Cuando esto ocurre, el estudio de Dios puede volverse tan arduo y absorbente que concentre en sí todo el esfuerzo, hasta el punto de que el fin último —Dios mismo— quede relegado u olvidado.
Pienso entonces en una teología cuya nobleza se diluye cuando su ejercicio se transforma en una especie de “inutilidad sistemática”: un empeño desmedido por comprender lo trascendente que, paradójicamente, termina perdiendo de vista al Trascendente.
En ese escenario, el estudio del Bien puede distraer del bien verdadero. Lo que se expone y se predica corre el riesgo de deformarse y, finalmente, de convertirse en su contrario.

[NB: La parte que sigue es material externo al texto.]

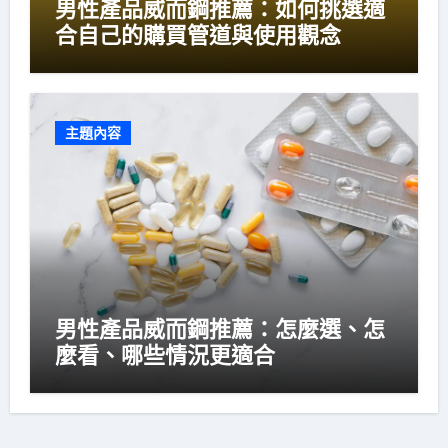
男性產品威而鋼推薦：如何挑選適
合自己的購買管道與使用觀念
主題內容
男性產品威而鋼推薦：怎麼選、怎
麼看、哪些情況更適合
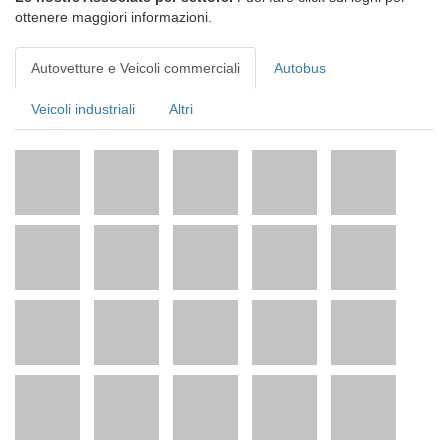
ottenere maggiori informazioni.
Autovetture e Veicoli commerciali
Autobus
Veicoli industriali
Altri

No es casual que Jesús sitúe el centro de toda comprensión y práctica de la fe fuera del mero saber religioso:
“Ama al Señor tu Dios con todo tu corazón, con toda tu alma y con toda tu mente. Este es el primero y el más importante de los mandamientos. El segundo es igualmente importante: ama a tu prójimo como a ti mismo. Toda la ley y las exigencias de los profetas se basan en estos dos mandamientos” (Mt 22,37–40).
Una teología que no conduce al amor —a Dios y al prójimo— puede ser intelectualmente brillante, pero espiritualmente estéril. La teología cristiana solo conserva su sentido cuando permanece subordinada a la vida, la compasión y la práctica del amor.